- _Exercise prompt_:
Scan the entries below for the word "images". Copy out every line in which it occurs.

Source texts of formatted documents:
• • • • • • •

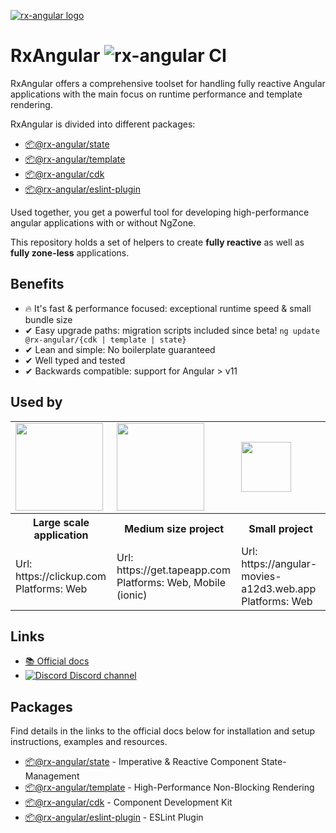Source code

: [![rx-angular logo](https://raw.githubusercontent.com/rx-angular/rx-angular/main/docs/images/rx-angular_logo.png)](https://rx-angular.io/)

# RxAngular ![rx-angular CI](https://github.com/rx-angular/rx-angular/workflows/rx-angular%20CI/badge.svg?branch=main)

RxAngular offers a comprehensive toolset for handling fully reactive Angular applications with the main focus on runtime
performance and template rendering.

RxAngular is divided into different packages:

- [📦@rx-angular/state](https://rx-angular.io/docs/state)
- [📦@rx-angular/template](https://rx-angular.io/docs/template)
- [📦@rx-angular/cdk](https://rx-angular.io/docs/cdk)
- [📦@rx-angular/eslint-plugin](https://rx-angular.io/docs/eslint-plugin)

Used together, you get a powerful tool for developing high-performance angular applications with or without NgZone.

This repository holds a set of helpers to create **fully reactive** as well as **fully zone-less** applications.

## Benefits

- 🔥 It's fast & performance focused: exceptional runtime speed & small bundle size
- ✔ Easy upgrade paths: migration scripts included since beta! `ng update @rx-angular/{cdk | template | state}`
- ✔ Lean and simple: No boilerplate guaranteed
- ✔ Well typed and tested
- ✔ Backwards compatible: support for Angular > v11

## Used by

<table style="width:100%">
  <tr>
    <td><img width="140" src="https://clickup.com/landing/images/logo-clickup_color.svg"></td>
    <td><img width="140" src="https://get.tapeapp.com/wp-content/uploads/2021/08/tape_logo_24px.svg"></td>
    <td><img height="80" src="https://avatars.githubusercontent.com/u/1733746?s=200&v=4"></td>
  </tr>
   <tr>
    <th>Large scale application</th>
    <th>Medium size project</th>
    <th>Small project</th>
  </tr>
  <tr>
    <td>
      Url: https://clickup.com <br/>
      Platforms: Web
    </td>
    <td>
      Url: https://get.tapeapp.com<br/>
      Platforms: Web, Mobile (ionic)
    </td>
    <td>
      Url: https://angular-movies-a12d3.web.app<br/>
      Platforms: Web
    </td>
  </tr>
</table>

## Links

- [📚 Official docs](https://www.rx-angular.io/)
- [![Discord](https://icongr.am/material/discord.svg?size=16&color=7289da) Discord channel](https://discord.com/invite/XWWGZsQ)

## Packages

Find details in the links to the official docs below for installation and setup instructions, examples and resources.

- [📦@rx-angular/state](https://rx-angular.io/docs/state) - Imperative & Reactive Component State-Management
- [📦@rx-angular/template](https://rx-angular.io/docs/template) - High-Performance Non-Blocking Rendering
- [📦@rx-angular/cdk](https://rx-angular.io/docs/cdk) - Component Development Kit
- [📦@rx-angular/eslint-plugin](https://rx-angular.io/docs/eslint-plugin) - ESLint Plugin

• • • • • • •

- _Answer to the problem_:
: [![rx-angular logo](https://raw.githubusercontent.com/rx-angular/rx-angular/main/docs/images/rx-angular_logo.png)](https://rx-angular.io/)
    <td><img width="140" src="https://clickup.com/landing/images/logo-clickup_color.svg"></td>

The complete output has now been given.